[Start of section]

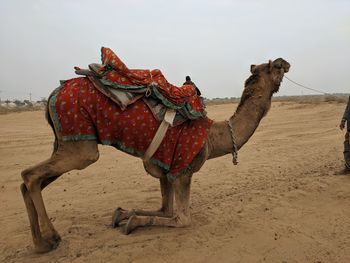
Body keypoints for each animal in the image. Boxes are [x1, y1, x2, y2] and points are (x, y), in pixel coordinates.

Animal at [19, 58, 290, 254]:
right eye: (276, 66)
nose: (286, 62)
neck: (214, 136)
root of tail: (53, 94)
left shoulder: (165, 170)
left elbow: (164, 209)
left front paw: (124, 214)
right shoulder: (183, 169)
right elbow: (181, 219)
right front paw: (132, 221)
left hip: (65, 142)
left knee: (29, 180)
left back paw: (40, 244)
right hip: (80, 145)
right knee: (30, 175)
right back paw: (52, 237)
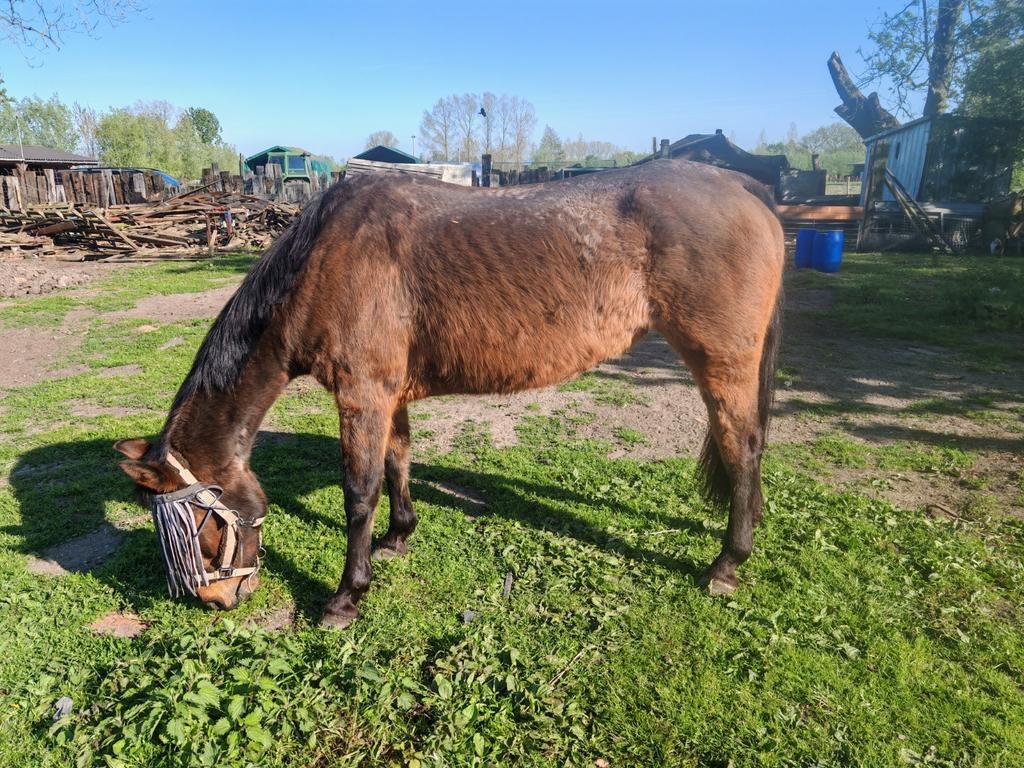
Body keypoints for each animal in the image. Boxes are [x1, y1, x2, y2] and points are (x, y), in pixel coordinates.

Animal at [115, 158, 784, 629]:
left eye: (192, 526)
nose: (219, 598)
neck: (325, 258)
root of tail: (743, 186)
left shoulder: (362, 394)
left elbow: (359, 492)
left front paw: (346, 597)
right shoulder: (389, 395)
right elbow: (398, 462)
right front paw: (398, 536)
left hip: (722, 364)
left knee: (744, 449)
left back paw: (727, 563)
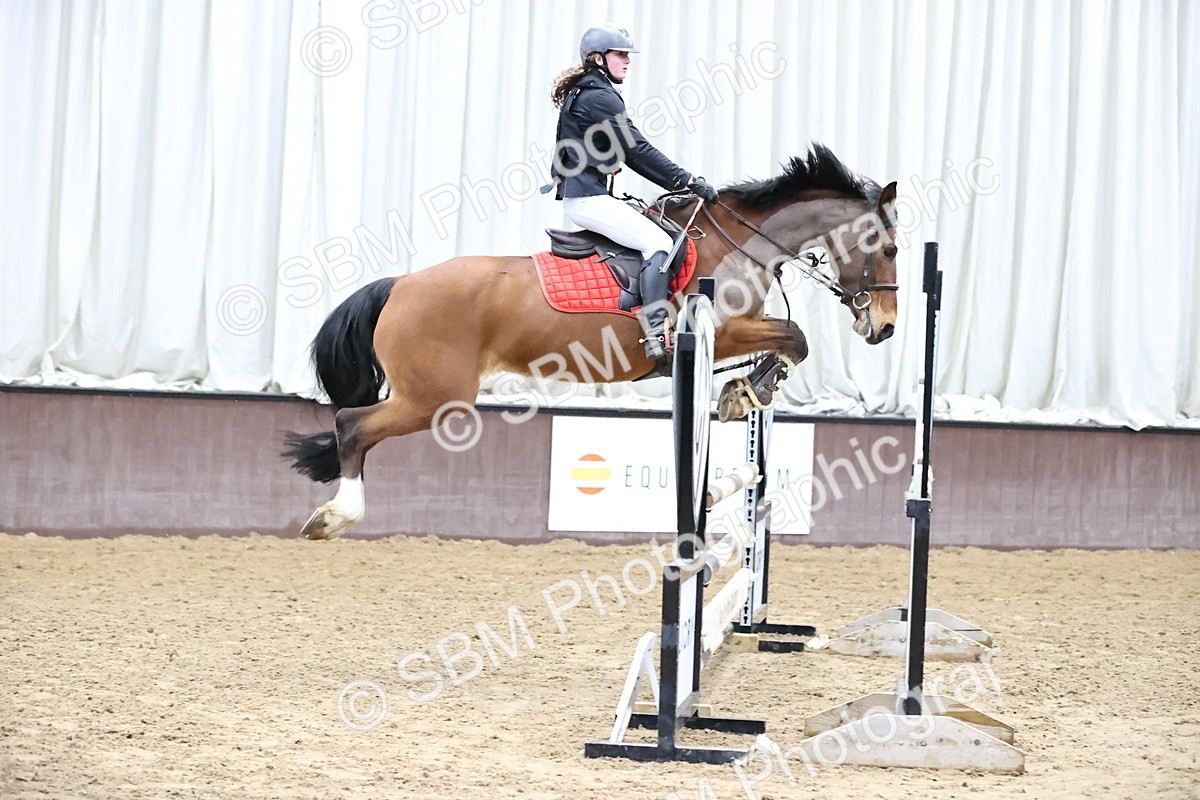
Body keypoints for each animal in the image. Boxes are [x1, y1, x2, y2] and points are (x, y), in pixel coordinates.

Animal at [283, 144, 900, 540]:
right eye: (891, 249)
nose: (886, 328)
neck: (736, 243)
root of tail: (400, 285)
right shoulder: (720, 331)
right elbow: (796, 337)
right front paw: (747, 390)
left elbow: (790, 342)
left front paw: (745, 391)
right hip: (438, 398)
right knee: (351, 425)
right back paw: (335, 517)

[End of section]

# WHAT THE EXERCISE ASKS:
When you reach the line with "right eye: (276, 66)" in the entries above, start copying, and go on word for word to the last line; skip any picture.

# REPLY TO THE TASK:
right eye: (276, 66)
nose: (286, 62)
neck: (214, 136)
root of tail: (53, 94)
left shoulder: (165, 170)
left elbow: (164, 209)
left front paw: (124, 214)
right shoulder: (183, 169)
right elbow: (181, 219)
right front paw: (132, 221)
left hip: (65, 142)
left knee: (29, 180)
left back paw: (40, 244)
right hip: (80, 145)
right knee: (30, 175)
right back paw: (52, 237)
Body keypoints for each animal in the image. Boxes are [x1, y1, x2, y2] and points are (x, y), in pixel coordinates.

Animal at [115, 158, 784, 629]:
left eye: (192, 526)
nose: (219, 598)
neck: (325, 258)
root of tail: (743, 186)
left shoulder: (362, 394)
left elbow: (359, 492)
left front paw: (346, 597)
right shoulder: (389, 395)
right elbow: (398, 462)
right front paw: (398, 536)
left hip: (722, 364)
left knee: (744, 449)
left back paw: (727, 563)
Body keypoints for each animal in the image. Boxes are [x1, y1, x2, y2] and points are (x, y), in pixel coordinates.

Animal at [283, 144, 900, 540]:
right eye: (891, 249)
nose: (886, 328)
neck: (736, 243)
root of tail: (400, 285)
right shoulder: (720, 331)
right elbow: (796, 337)
right front paw: (747, 390)
left elbow: (790, 342)
left front paw: (745, 391)
right hip: (438, 398)
right knee: (351, 425)
right back paw: (335, 517)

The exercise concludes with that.